TASK DIRECTIONS
Check each line of the records below for the word "signals" and copy those where it appears.

Electronic design files

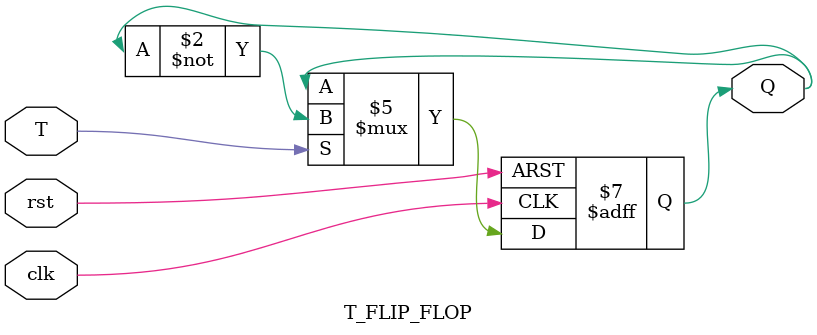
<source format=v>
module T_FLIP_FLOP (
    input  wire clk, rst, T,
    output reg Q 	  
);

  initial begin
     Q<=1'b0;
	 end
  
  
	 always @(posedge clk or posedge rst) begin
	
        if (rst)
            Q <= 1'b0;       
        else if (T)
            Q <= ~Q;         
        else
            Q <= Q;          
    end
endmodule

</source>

* * *

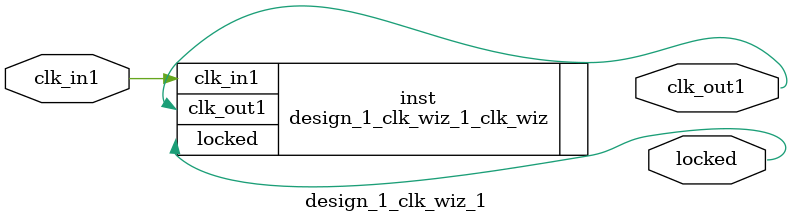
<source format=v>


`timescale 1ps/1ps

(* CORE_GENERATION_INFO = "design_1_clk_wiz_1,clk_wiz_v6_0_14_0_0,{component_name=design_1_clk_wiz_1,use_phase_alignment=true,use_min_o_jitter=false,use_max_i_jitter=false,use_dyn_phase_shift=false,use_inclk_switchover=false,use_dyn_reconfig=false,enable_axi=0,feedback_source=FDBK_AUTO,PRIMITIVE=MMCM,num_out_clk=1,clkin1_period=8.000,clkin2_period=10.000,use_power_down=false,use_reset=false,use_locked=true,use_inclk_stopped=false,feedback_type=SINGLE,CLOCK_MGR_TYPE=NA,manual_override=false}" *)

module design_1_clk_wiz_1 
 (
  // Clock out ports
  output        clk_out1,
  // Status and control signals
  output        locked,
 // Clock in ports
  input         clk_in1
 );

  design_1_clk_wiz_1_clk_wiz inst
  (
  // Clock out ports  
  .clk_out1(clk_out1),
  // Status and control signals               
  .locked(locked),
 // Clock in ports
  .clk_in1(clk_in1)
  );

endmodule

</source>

* * *

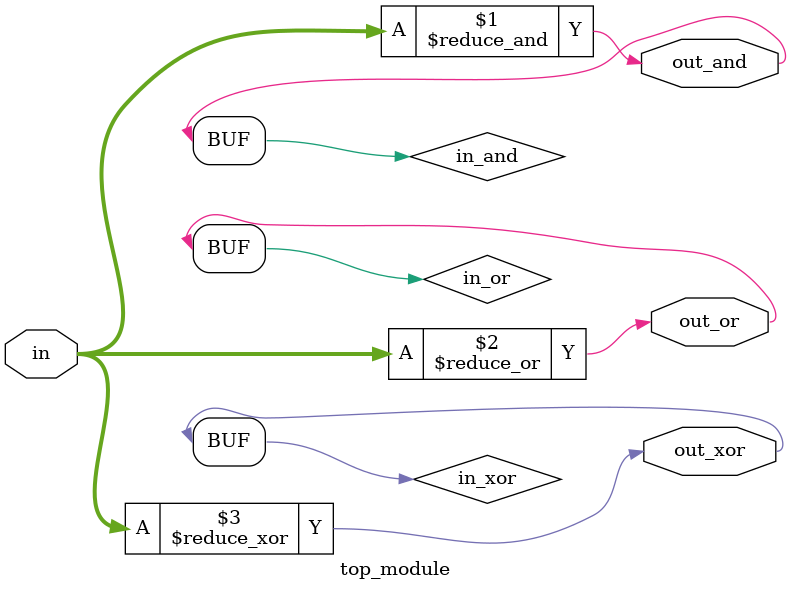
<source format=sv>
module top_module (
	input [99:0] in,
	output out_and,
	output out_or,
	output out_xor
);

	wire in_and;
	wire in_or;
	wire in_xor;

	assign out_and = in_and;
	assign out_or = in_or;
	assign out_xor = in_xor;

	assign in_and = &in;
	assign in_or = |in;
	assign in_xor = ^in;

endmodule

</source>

PROBLEM SOLUTION
  // Status and control signals
  // Status and control signals               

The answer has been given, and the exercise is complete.